Então, de uma hora para outra, em julho de 1952, Benedito reaparece no Triângulo Mineiro. Estava numa fazenda do pai, em Nova Ponte, perto de Araguari. "Custou convencer o juiz que o morto tinha aparecido", diz Ivaldo Vicente Naves, o caçula de Sebastião, contando como foi difícil o pai conseguir força policial para confirmar o boato da ressurreição. Ivaldo tinha 8 anos e lembra que foi à cadeia conferir de perto o peste que não chama assim. Benedito ficou nove dias preso por apropriação indébita dos 90 contos. Tinha corrido mundo, batido cabeça aqui e ali, comprado uma fazenda na Bolívia (sempre a Bolívia). Jurava de pé junto, pela sagrada vida dos filhos, que não sabia da agonia dos Naves até então. Poucos dias depois, sua família inteira - mulher e três herdeiros -, que viajava de Jataí (GO) para Araguari para prestar esclarecimentos sobre o caso, morreu num acidente de avião.

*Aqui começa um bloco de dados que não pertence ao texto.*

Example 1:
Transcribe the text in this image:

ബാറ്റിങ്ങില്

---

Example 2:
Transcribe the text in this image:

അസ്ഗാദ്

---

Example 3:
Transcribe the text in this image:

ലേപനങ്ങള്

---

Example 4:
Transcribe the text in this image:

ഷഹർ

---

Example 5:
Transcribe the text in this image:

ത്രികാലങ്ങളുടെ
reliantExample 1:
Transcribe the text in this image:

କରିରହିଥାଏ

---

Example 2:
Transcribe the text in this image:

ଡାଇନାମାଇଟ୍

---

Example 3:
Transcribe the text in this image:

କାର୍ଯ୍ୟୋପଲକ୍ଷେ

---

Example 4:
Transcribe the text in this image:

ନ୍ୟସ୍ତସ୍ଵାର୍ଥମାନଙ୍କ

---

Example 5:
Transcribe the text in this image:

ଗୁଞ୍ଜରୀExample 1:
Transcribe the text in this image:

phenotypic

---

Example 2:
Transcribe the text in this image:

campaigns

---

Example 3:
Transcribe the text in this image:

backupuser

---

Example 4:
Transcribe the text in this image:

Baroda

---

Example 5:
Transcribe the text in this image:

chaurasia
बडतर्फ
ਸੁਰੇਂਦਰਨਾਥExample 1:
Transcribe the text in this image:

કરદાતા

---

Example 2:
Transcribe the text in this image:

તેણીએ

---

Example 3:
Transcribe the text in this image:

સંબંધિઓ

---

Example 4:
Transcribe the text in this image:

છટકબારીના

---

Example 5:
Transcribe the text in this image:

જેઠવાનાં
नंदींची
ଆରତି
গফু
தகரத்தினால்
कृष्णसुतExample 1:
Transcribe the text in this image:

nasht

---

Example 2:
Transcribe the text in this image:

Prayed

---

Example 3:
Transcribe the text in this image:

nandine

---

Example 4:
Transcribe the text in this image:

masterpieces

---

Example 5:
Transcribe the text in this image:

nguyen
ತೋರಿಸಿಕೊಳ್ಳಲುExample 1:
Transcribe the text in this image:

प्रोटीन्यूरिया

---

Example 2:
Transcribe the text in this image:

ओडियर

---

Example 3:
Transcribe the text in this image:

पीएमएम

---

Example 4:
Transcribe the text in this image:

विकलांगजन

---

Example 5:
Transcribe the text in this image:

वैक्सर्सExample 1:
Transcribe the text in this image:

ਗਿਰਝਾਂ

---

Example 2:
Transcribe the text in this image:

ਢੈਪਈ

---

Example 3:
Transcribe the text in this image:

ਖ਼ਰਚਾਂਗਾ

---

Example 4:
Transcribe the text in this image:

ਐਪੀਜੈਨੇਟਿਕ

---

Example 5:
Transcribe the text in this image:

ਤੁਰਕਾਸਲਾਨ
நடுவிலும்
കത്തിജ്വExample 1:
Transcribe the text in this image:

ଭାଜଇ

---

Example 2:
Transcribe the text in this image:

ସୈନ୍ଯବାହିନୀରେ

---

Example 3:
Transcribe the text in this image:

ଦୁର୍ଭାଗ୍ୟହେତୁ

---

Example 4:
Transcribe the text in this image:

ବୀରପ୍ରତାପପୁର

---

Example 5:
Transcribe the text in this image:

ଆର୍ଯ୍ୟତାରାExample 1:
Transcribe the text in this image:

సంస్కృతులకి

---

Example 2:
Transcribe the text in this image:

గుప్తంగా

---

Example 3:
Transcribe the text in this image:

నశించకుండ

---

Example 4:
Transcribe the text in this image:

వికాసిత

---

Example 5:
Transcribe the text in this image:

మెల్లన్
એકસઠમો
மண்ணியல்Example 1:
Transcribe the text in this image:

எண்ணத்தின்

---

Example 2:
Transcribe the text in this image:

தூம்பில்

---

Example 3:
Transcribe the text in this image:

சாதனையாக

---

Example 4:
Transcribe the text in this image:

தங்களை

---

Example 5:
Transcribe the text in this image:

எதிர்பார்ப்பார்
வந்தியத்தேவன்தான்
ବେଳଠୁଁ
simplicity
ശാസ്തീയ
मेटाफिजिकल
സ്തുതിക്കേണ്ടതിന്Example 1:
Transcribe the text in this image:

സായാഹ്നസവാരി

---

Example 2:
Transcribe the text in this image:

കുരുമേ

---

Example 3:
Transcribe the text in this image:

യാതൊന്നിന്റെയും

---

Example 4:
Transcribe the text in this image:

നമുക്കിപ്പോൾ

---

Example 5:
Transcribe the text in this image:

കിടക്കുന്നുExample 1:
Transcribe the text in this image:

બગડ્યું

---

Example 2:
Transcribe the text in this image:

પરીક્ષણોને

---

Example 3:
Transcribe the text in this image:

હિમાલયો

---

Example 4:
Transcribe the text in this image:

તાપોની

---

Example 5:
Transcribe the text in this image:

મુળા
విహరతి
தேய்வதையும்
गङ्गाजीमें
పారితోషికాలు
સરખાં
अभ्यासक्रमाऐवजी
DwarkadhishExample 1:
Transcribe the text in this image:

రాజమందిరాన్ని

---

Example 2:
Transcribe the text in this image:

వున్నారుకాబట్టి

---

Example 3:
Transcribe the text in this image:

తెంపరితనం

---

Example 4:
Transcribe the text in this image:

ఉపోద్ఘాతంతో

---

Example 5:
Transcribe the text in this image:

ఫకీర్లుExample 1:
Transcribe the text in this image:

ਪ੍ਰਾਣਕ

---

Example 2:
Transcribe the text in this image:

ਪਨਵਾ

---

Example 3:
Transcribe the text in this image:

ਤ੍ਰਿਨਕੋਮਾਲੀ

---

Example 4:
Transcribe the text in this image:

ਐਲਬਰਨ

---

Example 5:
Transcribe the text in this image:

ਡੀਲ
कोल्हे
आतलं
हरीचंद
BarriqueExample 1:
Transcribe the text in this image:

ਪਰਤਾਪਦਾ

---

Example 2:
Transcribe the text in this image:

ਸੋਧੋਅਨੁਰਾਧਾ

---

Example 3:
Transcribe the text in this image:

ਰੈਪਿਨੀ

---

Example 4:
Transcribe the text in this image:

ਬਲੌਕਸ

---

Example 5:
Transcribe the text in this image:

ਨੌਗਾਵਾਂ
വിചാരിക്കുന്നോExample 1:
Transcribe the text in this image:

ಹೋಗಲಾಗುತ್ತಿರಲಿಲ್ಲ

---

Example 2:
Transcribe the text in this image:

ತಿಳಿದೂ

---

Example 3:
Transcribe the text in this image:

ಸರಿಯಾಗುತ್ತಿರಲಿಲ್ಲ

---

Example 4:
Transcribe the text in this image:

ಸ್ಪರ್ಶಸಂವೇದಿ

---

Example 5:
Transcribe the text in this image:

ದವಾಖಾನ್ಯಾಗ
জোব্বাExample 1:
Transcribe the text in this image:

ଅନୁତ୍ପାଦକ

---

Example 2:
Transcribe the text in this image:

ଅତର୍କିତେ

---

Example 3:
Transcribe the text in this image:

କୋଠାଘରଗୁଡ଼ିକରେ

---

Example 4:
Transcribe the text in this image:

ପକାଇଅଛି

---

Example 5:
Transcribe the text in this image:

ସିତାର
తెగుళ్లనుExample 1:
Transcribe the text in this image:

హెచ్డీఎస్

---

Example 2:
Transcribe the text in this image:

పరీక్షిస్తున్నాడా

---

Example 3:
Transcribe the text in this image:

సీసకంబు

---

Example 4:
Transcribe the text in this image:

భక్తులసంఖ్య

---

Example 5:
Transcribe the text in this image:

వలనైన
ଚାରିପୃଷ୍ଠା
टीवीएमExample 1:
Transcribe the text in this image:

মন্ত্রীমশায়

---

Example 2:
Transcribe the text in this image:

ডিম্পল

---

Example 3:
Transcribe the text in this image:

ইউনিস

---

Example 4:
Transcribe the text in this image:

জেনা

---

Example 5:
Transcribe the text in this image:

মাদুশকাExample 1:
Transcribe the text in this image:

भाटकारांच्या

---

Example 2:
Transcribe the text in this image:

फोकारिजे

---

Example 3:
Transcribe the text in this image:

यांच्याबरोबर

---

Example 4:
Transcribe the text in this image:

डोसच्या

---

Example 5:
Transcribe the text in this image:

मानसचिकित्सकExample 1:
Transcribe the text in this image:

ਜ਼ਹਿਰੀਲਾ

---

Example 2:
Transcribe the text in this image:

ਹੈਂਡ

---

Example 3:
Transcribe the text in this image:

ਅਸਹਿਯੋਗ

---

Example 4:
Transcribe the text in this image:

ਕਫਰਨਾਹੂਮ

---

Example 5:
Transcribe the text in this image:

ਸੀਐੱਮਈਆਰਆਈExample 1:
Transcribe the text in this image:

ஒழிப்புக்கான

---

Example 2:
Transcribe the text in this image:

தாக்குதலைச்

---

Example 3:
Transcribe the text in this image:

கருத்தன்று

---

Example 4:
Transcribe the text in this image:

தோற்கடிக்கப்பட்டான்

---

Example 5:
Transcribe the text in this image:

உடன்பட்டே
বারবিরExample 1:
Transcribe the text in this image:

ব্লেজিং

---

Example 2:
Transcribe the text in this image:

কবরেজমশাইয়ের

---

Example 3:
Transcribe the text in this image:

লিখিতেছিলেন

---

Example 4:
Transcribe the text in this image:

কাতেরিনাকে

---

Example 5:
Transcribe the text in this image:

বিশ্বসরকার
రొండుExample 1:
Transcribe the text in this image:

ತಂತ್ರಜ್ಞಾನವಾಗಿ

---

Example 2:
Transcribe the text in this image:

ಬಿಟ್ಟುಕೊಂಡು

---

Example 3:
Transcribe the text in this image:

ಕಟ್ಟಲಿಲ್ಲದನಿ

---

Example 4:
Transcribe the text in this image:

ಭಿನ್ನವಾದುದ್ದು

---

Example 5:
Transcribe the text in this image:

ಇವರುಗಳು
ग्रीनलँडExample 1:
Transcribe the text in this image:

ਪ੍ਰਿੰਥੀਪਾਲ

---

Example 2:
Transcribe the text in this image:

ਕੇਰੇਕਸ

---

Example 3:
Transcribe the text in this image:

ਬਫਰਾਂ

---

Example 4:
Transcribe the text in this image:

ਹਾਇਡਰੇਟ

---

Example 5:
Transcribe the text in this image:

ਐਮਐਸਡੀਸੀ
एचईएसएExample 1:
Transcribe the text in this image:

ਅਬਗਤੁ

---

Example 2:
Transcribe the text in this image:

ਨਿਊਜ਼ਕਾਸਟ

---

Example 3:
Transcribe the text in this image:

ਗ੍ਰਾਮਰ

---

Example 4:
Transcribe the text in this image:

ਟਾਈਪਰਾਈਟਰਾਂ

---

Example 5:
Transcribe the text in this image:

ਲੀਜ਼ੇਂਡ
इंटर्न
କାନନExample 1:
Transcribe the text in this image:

Se é para lembrar de sequelas da tortura, Ivaldo resgata a dentadura precoce do pai. Todos os dentes dele foram arrancados a seco, de alicate, pelos soldados do tenente. Mas Sebastião dizia que era para olhar pra frente, que o passado a Deus pertencia. Ivaldo trabalhou como contínuo no escritório do dr. Alamy, virou advogado para entender de direito e hoje é dono de uma empresa que cuida da segurança e custódia de valores. O pai conseguiu uma indenização do Estado, estampada nos jornais sob o título "A Justiça cobrou mais e pagou menos". Voluntário vicentino de carteirinha, Sebastião trabalhou no presídio em Ribeirão das Neves e faleceu de ataque cardíaco aos 62 anos.

Já Benedito morreria dali a três anos, em 1967, livre de pena, na cidade de Jataí. Foi o mesmo ano de lançamento de O Caso dos Irmãos Naves, de Luiz Sérgio Person, baseado no livro homônimo do advogado de defesa João Alamy Filho. Anselmo Duarte, no que considerava seu melhor papel no cinema, fazia um empertigado Chico Vieira, que aparava as unhas com um cortador enquanto sentenciava os irmãos a mais pancadaria. Raul Cortez encarnou o Joaquim/Quinca e Juca de Oliveira assumiu Sebastião. "Essa história reflete a psicopatia de um tenente", diz Juca, que durante três meses conviveu dia e noite com a população de Araguari. O filme foi visto como um "corajoso grito antitortura", já que denunciava o autoritarismo de outrora estando mergulhado em um.

Ontem, em Araguari, o II Encontro Nacional da Família Naves também propunha reavivar o caso em seus 75 anos. A ideia era destacá-lo como símbolo de luta pelos direitos humanos e contra a violência policial, que grassa por tudo que é Brasil. Jales, mentor do encontro e que contabiliza uns 60 mil Naves no País - 60.001 com ele -, disse do prazer de juntar todo esse povo nascido a partir do português João de Almeida Naves, que chegou há 362 anos. Especialmente porque, como agora explica a historiadora Maria Helena Fernandes Cardoso, cujo Naves caiu por alguma arbitrariedade do cartório, muitos eram consanguíneos, primo com prima, tio com sobrinha, tia com sobrinho, especialmente até a sétima geração, na qual estariam Sebastião e Joaquim.

Don'Ana não fugiu à regra e casou com um primo-irmão aos 13 anos. Viúva aos 39, prezou pela honradez dos 14 filhos e viveu pela soltura dos dois injustiçados. Por isso recebeu da primeira-dama Sarah Kubitschek, em 1958, um colar de pérolas e o diploma de mãe do ano. Destaque na edição latino-americana da Time daquele ano por causa dessa cerimônia no Palácio das Laranjeiras, ela disse a d. Sarah que pretendia viver seus dias limpando o chão, lavando pratos e tocando galinhas. "O sol nunca me pega na cama", pronunciou, solene.